Number of lines with the string "shoulder" in the entries below: report it, and nothing besides.

[Limb landmark coordinates]

^^^^^^^^^^^^^^^^

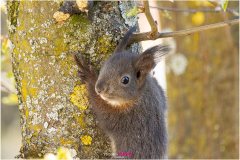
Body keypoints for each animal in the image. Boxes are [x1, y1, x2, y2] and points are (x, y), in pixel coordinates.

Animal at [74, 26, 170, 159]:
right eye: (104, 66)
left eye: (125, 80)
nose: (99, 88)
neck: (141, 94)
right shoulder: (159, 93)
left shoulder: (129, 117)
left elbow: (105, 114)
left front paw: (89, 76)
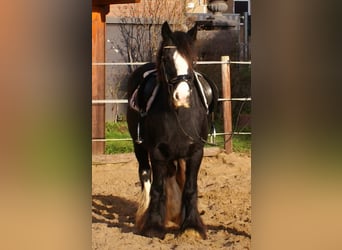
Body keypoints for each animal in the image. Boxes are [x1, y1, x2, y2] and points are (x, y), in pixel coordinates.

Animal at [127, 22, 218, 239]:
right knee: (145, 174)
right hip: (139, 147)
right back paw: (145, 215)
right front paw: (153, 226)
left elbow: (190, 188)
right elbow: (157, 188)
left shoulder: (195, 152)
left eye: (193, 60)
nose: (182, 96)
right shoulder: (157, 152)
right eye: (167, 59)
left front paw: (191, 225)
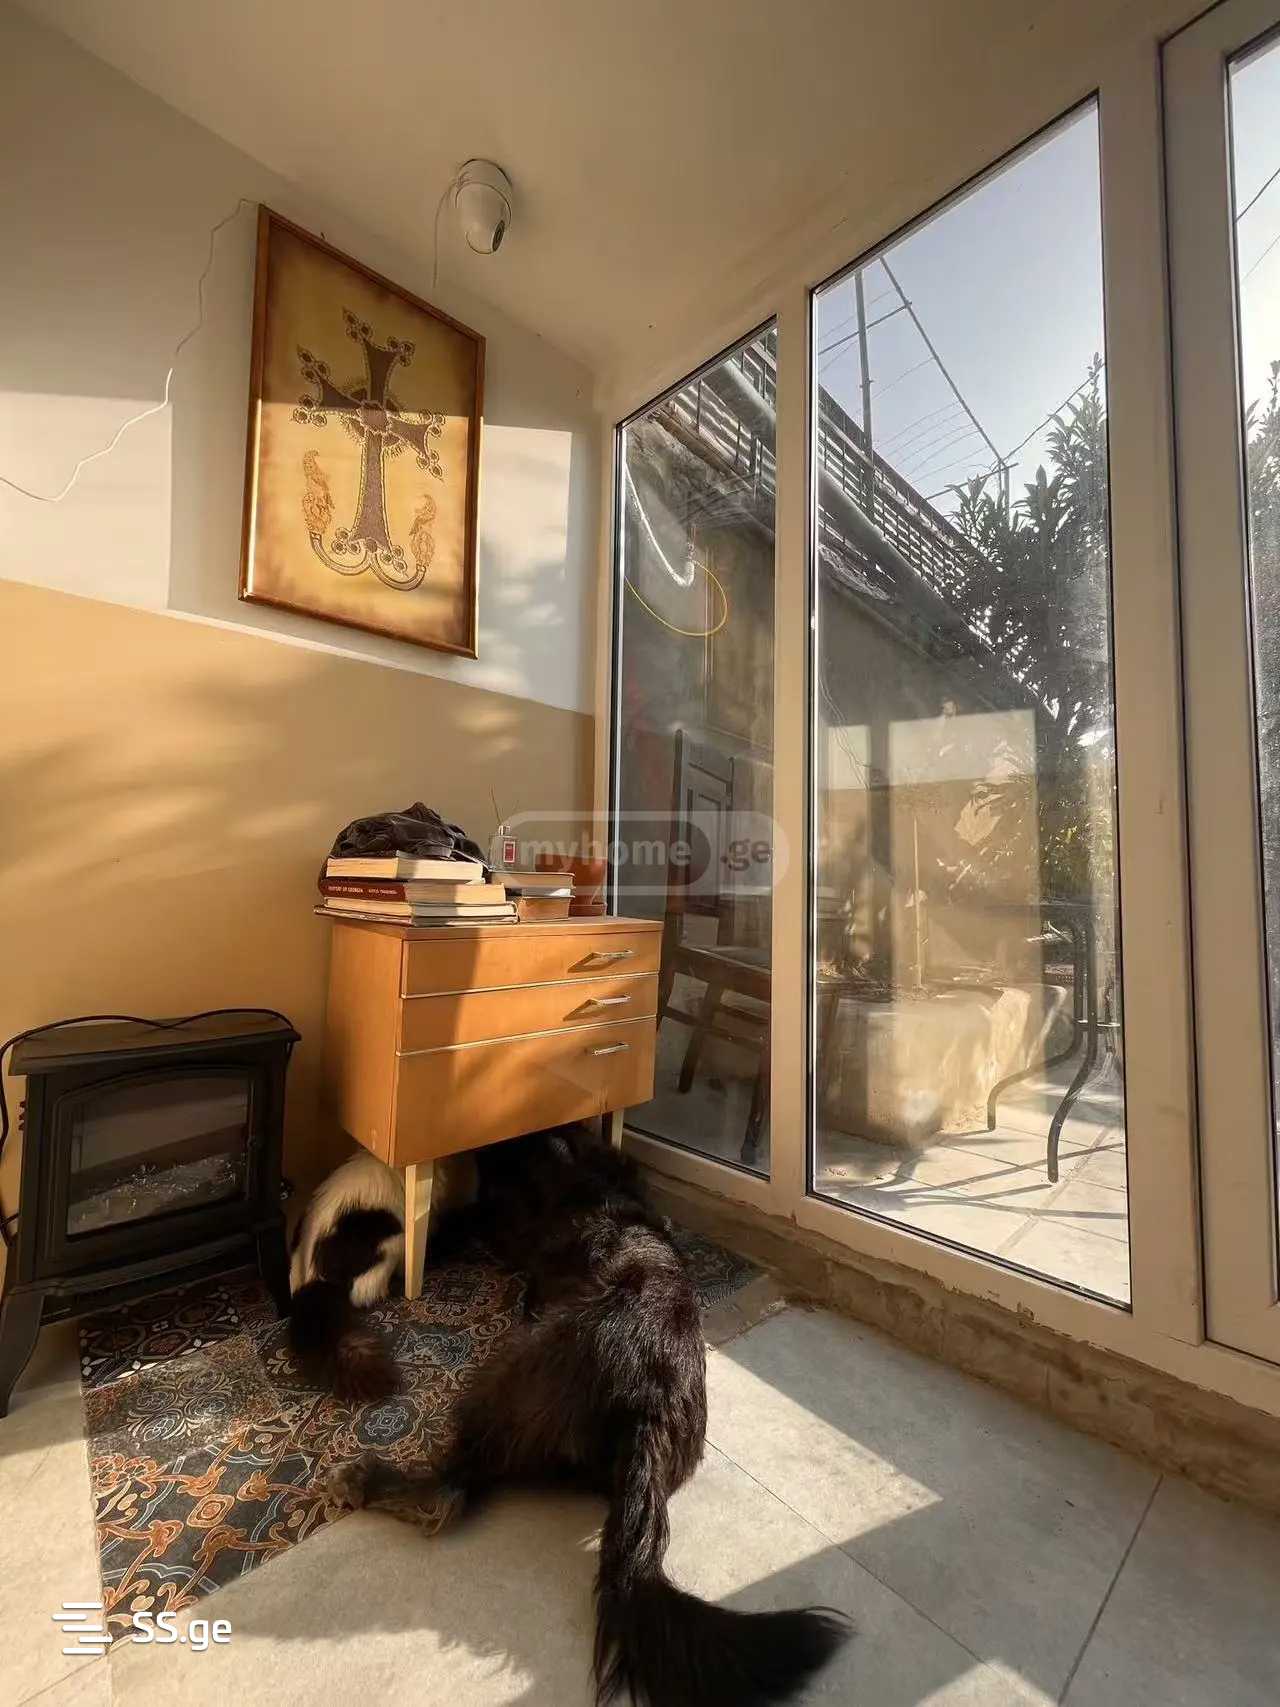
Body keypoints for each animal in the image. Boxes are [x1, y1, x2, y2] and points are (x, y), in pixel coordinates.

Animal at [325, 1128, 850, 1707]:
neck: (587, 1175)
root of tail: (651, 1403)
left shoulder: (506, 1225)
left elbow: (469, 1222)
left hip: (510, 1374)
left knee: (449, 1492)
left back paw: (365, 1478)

^^^^^^^^^^^^^^^^

## Answer space
5